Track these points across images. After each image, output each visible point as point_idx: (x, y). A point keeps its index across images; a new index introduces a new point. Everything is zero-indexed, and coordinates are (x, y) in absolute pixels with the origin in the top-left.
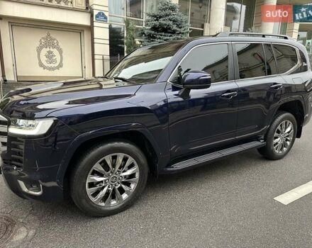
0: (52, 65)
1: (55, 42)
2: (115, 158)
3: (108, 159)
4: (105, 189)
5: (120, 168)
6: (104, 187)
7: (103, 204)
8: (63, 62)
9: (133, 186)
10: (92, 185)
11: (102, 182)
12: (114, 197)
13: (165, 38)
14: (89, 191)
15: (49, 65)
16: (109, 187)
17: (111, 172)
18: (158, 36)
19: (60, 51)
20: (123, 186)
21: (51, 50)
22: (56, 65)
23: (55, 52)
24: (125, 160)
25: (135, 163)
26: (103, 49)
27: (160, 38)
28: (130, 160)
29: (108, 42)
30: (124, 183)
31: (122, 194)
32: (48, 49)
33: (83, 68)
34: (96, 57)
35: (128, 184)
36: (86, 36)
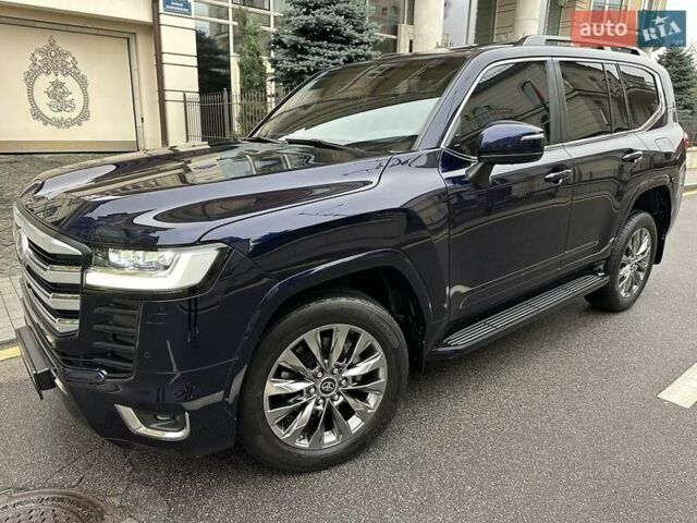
0: (64, 115)
1: (69, 60)
2: (327, 334)
3: (312, 339)
4: (309, 410)
5: (341, 359)
6: (305, 405)
7: (304, 444)
8: (91, 107)
9: (373, 401)
10: (277, 401)
11: (301, 393)
12: (329, 426)
13: (330, 53)
14: (272, 415)
15: (58, 116)
16: (317, 404)
17: (322, 370)
18: (313, 50)
19: (83, 83)
20: (351, 401)
21: (61, 78)
22: (74, 115)
23: (70, 83)
24: (353, 338)
25: (377, 345)
26: (183, 78)
27: (318, 54)
28: (365, 340)
29: (194, 62)
30: (352, 393)
31: (347, 417)
32: (52, 77)
33: (138, 121)
34: (168, 96)
35: (361, 396)
36: (143, 47)
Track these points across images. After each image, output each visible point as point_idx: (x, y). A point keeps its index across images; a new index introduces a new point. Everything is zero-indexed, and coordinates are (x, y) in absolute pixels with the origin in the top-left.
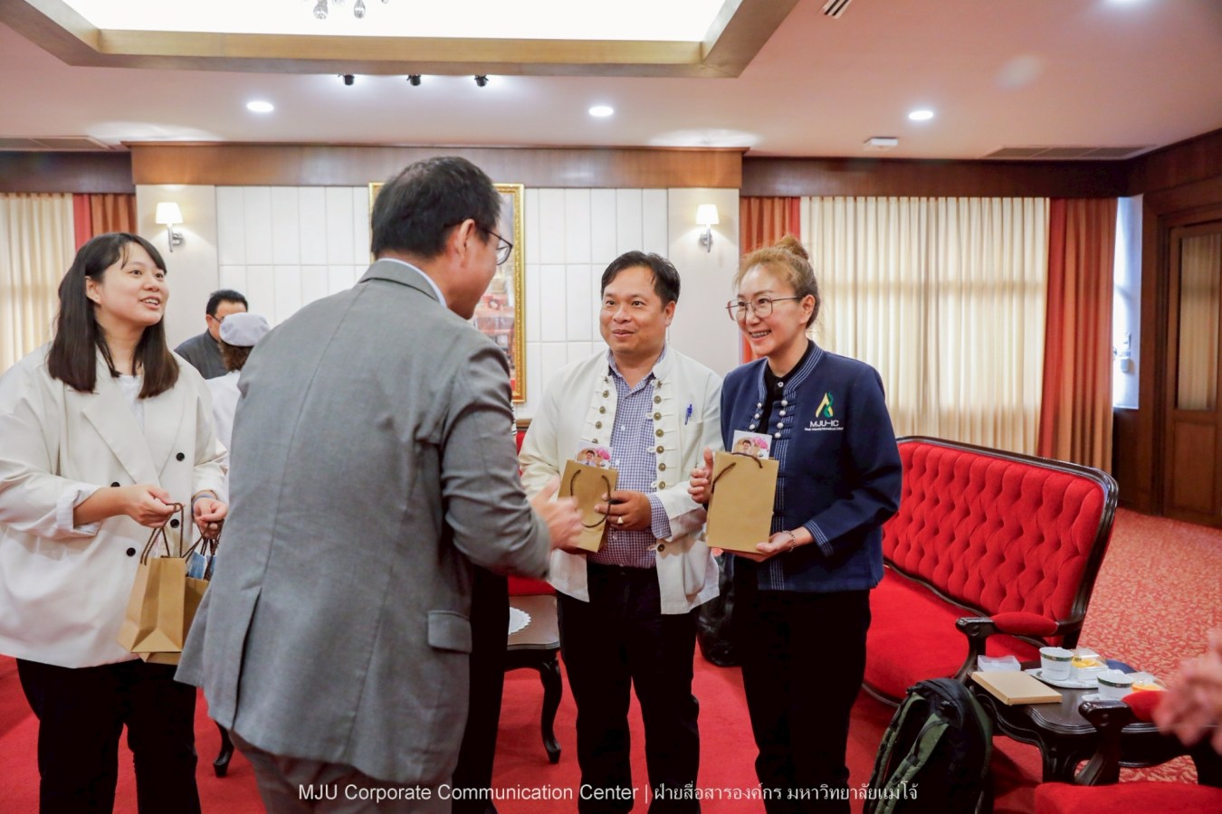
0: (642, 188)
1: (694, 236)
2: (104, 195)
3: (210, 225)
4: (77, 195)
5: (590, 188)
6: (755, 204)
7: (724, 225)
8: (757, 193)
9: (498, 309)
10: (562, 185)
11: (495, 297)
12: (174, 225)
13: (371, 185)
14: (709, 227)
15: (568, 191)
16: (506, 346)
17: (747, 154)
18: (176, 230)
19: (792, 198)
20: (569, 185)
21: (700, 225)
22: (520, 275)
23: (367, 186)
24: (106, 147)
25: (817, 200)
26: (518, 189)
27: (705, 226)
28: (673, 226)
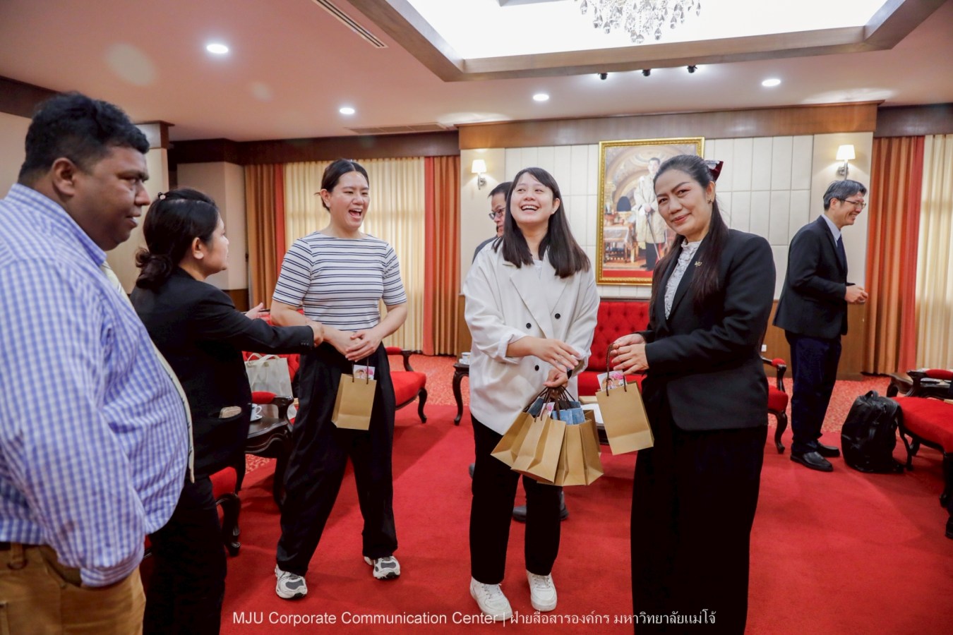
0: (793, 135)
1: (833, 169)
2: (441, 157)
3: (501, 173)
4: (427, 157)
5: (753, 137)
6: (885, 143)
7: (858, 160)
8: (887, 134)
10: (732, 136)
12: (482, 173)
13: (600, 143)
14: (846, 161)
15: (736, 140)
17: (881, 106)
18: (482, 177)
19: (918, 136)
20: (737, 136)
21: (838, 161)
23: (598, 144)
24: (445, 128)
25: (939, 137)
26: (700, 140)
27: (843, 161)
28: (816, 162)
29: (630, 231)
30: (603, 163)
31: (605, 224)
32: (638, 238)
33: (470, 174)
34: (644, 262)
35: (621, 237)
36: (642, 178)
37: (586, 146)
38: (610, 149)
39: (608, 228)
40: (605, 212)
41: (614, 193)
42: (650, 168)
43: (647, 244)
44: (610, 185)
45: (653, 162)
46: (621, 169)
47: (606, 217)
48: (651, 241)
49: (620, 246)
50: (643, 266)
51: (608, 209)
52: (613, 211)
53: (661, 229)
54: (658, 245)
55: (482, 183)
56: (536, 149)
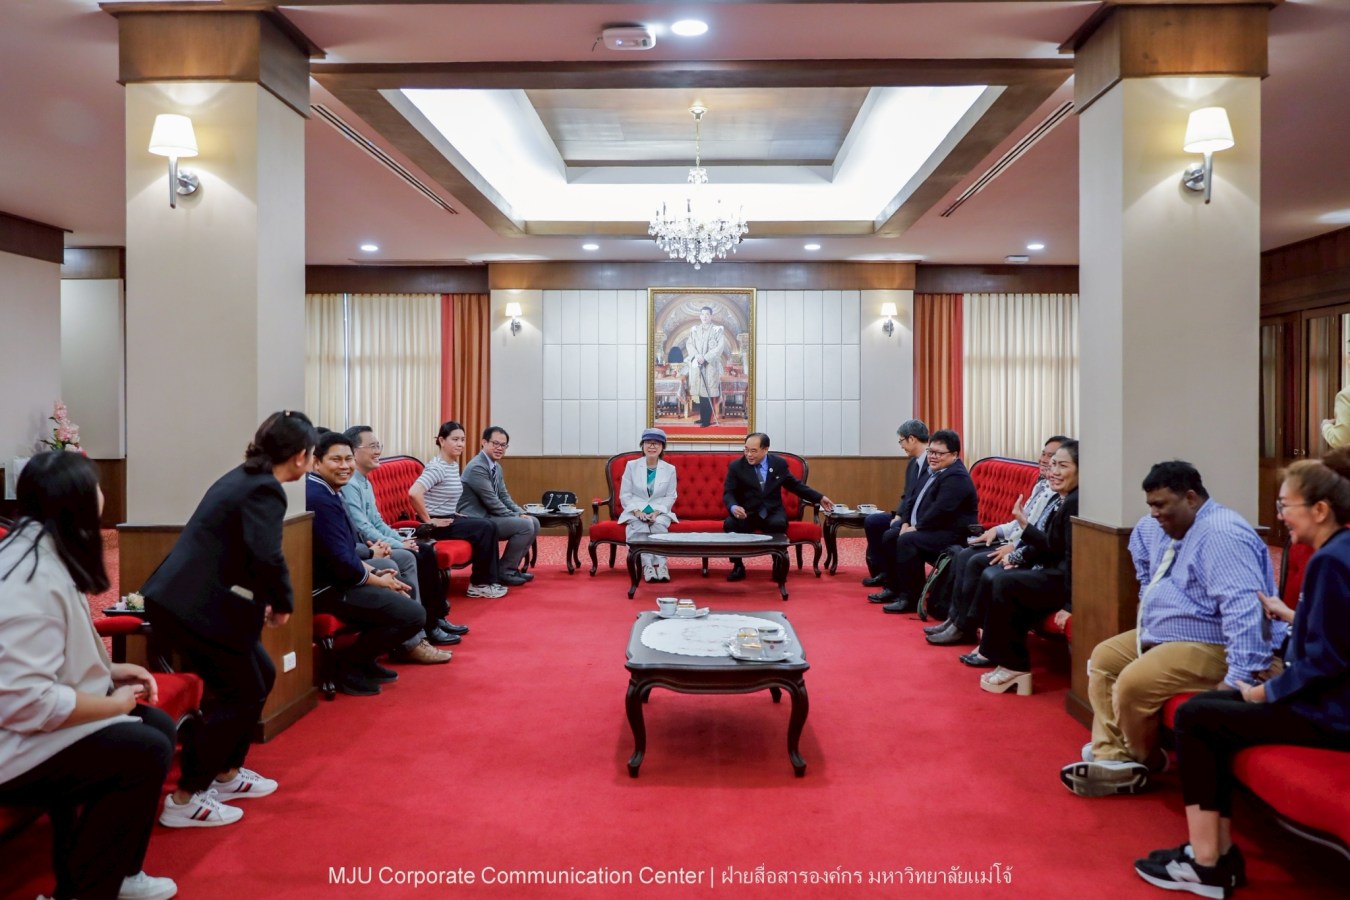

━━━━━━

- What the task requires:
Above are the records; copy them exactly without the pictures.

- Answer for the task:
Track these points across images. After each image, output each visible point as point_idx: (x, y). A point keeps its index across images; a new index introduces a new point. Everything is zero-indexed, and coordinates are (x, y) in absolute pixels with the origin in the top-left.
0: (52, 65)
1: (55, 42)
2: (115, 158)
3: (108, 159)
4: (105, 189)
5: (120, 168)
6: (104, 187)
7: (103, 204)
8: (63, 62)
9: (133, 186)
10: (92, 185)
11: (102, 182)
12: (114, 197)
13: (165, 38)
14: (89, 191)
15: (49, 65)
16: (109, 187)
17: (111, 172)
18: (158, 36)
19: (60, 51)
20: (123, 186)
21: (51, 50)
22: (56, 65)
23: (55, 52)
24: (125, 160)
25: (135, 163)
26: (103, 49)
27: (160, 38)
28: (130, 160)
29: (108, 42)
30: (124, 183)
31: (122, 194)
32: (48, 49)
33: (83, 68)
34: (96, 57)
35: (128, 184)
36: (86, 36)
0: (64, 115)
1: (69, 60)
2: (327, 334)
3: (312, 339)
4: (309, 410)
5: (341, 359)
6: (305, 405)
7: (304, 444)
8: (91, 107)
9: (373, 401)
10: (277, 401)
11: (301, 393)
12: (329, 426)
13: (330, 53)
14: (272, 415)
15: (58, 116)
16: (317, 404)
17: (322, 370)
18: (313, 50)
19: (83, 83)
20: (351, 401)
21: (61, 78)
22: (74, 115)
23: (70, 83)
24: (353, 338)
25: (377, 345)
26: (183, 78)
27: (318, 54)
28: (365, 340)
29: (194, 62)
30: (352, 393)
31: (347, 417)
32: (52, 77)
33: (138, 121)
34: (168, 96)
35: (361, 396)
36: (143, 47)
Track these points across images. After each image, output each visible point as point_idx: (x, y). A point keeps its index across images; a new index introduces a new point. Everything is zero-indexed, and coordinates are (x, y) in absolute pixels with the origin in the top-left.
0: (642, 188)
1: (694, 236)
2: (104, 195)
3: (210, 225)
4: (77, 195)
5: (590, 188)
6: (755, 204)
7: (724, 225)
8: (757, 193)
9: (498, 309)
10: (562, 185)
11: (495, 297)
12: (174, 225)
13: (371, 185)
14: (709, 227)
15: (568, 191)
16: (506, 346)
17: (747, 154)
18: (176, 230)
19: (792, 198)
20: (569, 185)
21: (700, 225)
22: (520, 275)
23: (367, 186)
24: (106, 147)
25: (817, 200)
26: (518, 189)
27: (705, 226)
28: (673, 226)
0: (793, 135)
1: (833, 169)
2: (441, 157)
3: (501, 173)
4: (427, 157)
5: (753, 137)
6: (885, 143)
7: (858, 160)
8: (887, 134)
10: (732, 136)
12: (482, 173)
13: (600, 143)
14: (846, 161)
15: (736, 140)
17: (881, 106)
18: (482, 177)
19: (918, 136)
20: (737, 136)
21: (838, 161)
23: (598, 144)
24: (445, 128)
25: (939, 137)
26: (700, 140)
27: (843, 161)
28: (816, 162)
29: (630, 231)
30: (603, 163)
31: (605, 224)
32: (638, 238)
33: (470, 174)
34: (644, 262)
35: (621, 237)
36: (642, 178)
37: (586, 146)
38: (610, 149)
39: (608, 228)
40: (605, 212)
41: (614, 193)
42: (650, 168)
43: (647, 244)
44: (610, 185)
45: (653, 162)
46: (621, 169)
47: (606, 217)
48: (651, 241)
49: (620, 246)
50: (643, 266)
51: (608, 209)
52: (613, 211)
53: (661, 229)
54: (658, 245)
55: (482, 183)
56: (536, 149)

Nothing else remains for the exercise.